Aspartame: A very sweet substance used an artificial sweetener, chiefly in low-calorie products
Citral: A fragrant liquid occurring in citrus or lemongrass oils and used in flavorings and perfumes
Rayon: A textile fiber or silky fabric made from regenerated cellulose (viscose)
Aspartame, Citral & Rayon is an interwoven audiovisual installation featuring works by multi-disciplinary artists Fran. E Gallagher, Phil Mulliken, and 李克非Coffe Lee. It is an exhibition that explores what wave-based mediums such as light and sound sometimes fail to provide us through the form of representation. Let us now turn our attention to our other senses, namely the gustative, the olfactory, and the tactile, and ponder on the possibility of using substitution as a method instead of representation to rethink our visual and auditory experiences. How do our artificial processes of extraction, synthesis, and addition create end products that are thin layers of fiction that become another kind of reality?
This is a show about things that are distorted just enough to maintain veneers of their previous lives while directing our attention to something else – a mirage, a déjà vu, a misplaced piece of memory, a strange familiarity, a thought that will come to mind in a second, or a presence that can only be understood as "something different."

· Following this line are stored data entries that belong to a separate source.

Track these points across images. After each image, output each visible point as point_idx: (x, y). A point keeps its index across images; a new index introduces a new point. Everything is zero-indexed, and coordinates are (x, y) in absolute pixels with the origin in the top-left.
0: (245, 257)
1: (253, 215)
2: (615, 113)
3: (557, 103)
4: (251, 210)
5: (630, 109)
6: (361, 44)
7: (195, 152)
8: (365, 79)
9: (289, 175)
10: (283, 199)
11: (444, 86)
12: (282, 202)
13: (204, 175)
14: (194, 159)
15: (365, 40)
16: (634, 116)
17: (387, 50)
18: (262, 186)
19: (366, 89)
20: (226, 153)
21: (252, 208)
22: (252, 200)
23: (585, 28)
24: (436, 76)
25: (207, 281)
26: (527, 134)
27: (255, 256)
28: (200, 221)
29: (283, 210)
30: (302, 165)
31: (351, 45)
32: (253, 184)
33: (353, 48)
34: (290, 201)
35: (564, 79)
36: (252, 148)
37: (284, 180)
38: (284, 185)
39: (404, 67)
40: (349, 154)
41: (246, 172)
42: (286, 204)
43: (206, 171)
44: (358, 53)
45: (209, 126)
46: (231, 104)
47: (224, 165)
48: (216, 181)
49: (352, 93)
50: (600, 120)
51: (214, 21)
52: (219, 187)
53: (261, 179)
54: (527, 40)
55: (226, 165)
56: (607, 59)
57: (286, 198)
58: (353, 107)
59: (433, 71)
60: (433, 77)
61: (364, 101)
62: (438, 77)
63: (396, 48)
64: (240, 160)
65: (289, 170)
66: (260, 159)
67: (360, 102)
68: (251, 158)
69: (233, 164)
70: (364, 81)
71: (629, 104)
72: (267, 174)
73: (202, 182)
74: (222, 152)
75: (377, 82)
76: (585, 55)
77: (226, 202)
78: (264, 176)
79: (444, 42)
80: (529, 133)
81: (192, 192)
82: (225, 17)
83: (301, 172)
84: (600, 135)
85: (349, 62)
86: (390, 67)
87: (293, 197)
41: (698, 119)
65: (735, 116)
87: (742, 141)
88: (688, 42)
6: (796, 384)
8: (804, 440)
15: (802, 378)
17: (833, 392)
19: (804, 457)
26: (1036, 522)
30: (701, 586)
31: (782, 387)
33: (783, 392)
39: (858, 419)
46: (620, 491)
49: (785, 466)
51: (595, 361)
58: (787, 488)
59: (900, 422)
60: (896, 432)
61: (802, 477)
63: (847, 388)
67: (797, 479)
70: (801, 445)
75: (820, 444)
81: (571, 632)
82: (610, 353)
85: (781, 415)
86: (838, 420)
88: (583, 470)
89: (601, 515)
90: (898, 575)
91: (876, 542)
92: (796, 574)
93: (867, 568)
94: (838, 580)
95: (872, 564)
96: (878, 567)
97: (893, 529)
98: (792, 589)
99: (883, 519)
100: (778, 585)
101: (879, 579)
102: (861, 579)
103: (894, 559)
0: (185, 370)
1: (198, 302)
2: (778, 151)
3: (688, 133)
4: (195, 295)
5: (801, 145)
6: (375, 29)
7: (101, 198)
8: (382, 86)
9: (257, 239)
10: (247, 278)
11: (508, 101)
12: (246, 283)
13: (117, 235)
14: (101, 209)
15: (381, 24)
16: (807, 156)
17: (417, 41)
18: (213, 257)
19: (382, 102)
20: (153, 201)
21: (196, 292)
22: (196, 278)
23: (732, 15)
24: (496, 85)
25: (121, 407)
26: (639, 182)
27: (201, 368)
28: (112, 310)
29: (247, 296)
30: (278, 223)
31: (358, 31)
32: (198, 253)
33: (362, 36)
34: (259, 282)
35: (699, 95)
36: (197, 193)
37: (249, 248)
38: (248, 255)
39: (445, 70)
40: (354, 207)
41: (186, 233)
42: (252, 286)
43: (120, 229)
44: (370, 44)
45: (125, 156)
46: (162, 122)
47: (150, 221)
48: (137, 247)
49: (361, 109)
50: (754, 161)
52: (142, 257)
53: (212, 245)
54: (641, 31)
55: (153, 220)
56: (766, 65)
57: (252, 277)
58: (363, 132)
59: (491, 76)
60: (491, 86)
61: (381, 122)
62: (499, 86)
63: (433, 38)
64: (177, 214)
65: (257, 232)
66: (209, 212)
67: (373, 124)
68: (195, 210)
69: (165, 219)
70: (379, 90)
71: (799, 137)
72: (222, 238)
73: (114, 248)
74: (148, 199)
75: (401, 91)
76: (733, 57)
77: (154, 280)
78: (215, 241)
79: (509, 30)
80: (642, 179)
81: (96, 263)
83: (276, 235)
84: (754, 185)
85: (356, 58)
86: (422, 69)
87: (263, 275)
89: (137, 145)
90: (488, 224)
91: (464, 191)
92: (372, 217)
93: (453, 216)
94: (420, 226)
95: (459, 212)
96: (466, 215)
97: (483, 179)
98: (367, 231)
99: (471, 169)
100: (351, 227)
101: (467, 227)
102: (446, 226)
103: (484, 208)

A Materialist checklist of the show (in no particular order):
Laminated wood, tempered glass, cotton, enamel, oak, electricity, rubber, steel, copper, paper, acrylic fibers, pigments, resin, vinyl, adhesive, quartz, sand, sand, and more sand...
A checklist for the senses (in no particular order):
Lemon, sunshine, comfort, diet coke, natural, fart, ticking clock, balcony, effervescent tablets, straw, buttons, key hole, bustling crowd, anger, discomfort, door knob, poetry, aliens, bell rings...
A Human checklist of the show (in alphabetical order by last name):
Fran. E Gallagher is a creator of devised theater, and a collaborator with performing objects. Our focus is on the evolution and narrative of the living object; technology, mechanical machine, plant, creature, and furniture. These objects possess an inner life of their own; they express it by transforming in front of the viewer. Fran, and their collaborators, desire to expose the performative aspects of life as it continues to unfold.
Phil Mulliken is a writer, new media artist, and perpetual student of literature. Mulliken works with high definition CGI simulations which pit the spectacular nature of computer graphics against the brute banality of mundane objects. The result is a kind of computer-generated poetics, work which turns the high-gloss world of simulated spectacle back on itself—a procedural disaster in your living room, a synthetic tragedy just over the fence. Mulliken lives and works in Chicago, IL, and will receive an MFA in writing from the School of Art Institute of Chicago in spring of 2019.
李克非Coffe Lee is a Chinese indie musician and graphic designer based in Shanghai. He has released several digital albums and EPs including Hamilton House (福州大楼), from which the original sound scores for this show are sourced.